I have no objection to the ICAEW having any of these goals. I do, however, note that despite this programme having apparently begun in 2020, by the end of 2022 no identified spending on these issues had been noted in the accounts and that in 2022, the ICAEW was still saying to Parliament that it was working out how to expend these funds.

I also have some considerable difficulty in seeing how any of these issues might fall outside the scope of the normal operational functions of the ICAEW. This includes the help to be provided to assist the achievement of the Sustainable Development Goals, on which the only commitment which the ICAEW makes is:

We will help develop metrics and methodologies to achieve the SDGs, position our members as being in the vanguard of understanding the SDGs, and demonstrate leadership in our own conduct as a business and an employer.

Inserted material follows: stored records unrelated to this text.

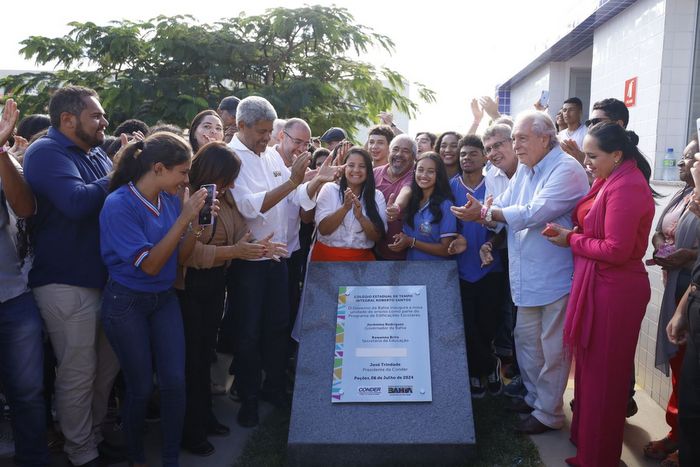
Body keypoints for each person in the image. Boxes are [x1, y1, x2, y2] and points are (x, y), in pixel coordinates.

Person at [451, 110, 589, 434]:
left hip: (555, 277)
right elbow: (499, 211)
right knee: (527, 343)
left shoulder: (566, 169)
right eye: (514, 139)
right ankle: (535, 398)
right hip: (527, 279)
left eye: (520, 138)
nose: (516, 145)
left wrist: (484, 212)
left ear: (545, 137)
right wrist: (482, 213)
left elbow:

In my opinion, this would appear to be a totally normal operational activity to be undertaken by an organisation like the ICAEW.

It is for precisely these reasons that my colleagues who have supported this work and I have suggested that the benefit of the accumulated funds that the ICAEW has enjoyed as a consequence of the failings of some of its members should now be transferred to third parties. The reason for doing so would be to improve the training of undergraduate students in accounting at universities, and to provide a programme of training for young people in finance and related issues to be undertaken both in schools and in broader society, with the latter being a scheme that might be modelled on the Duke of Edinburgh awards with bronze, silver and gold achievements to be accumulated between the ages of 14 and 21 that would provide employees with a clear indication of a young person's understanding of the world of finance that will have significant implications for them as they move into adulthood.

We are looking forward to discussing this with the ICAEW.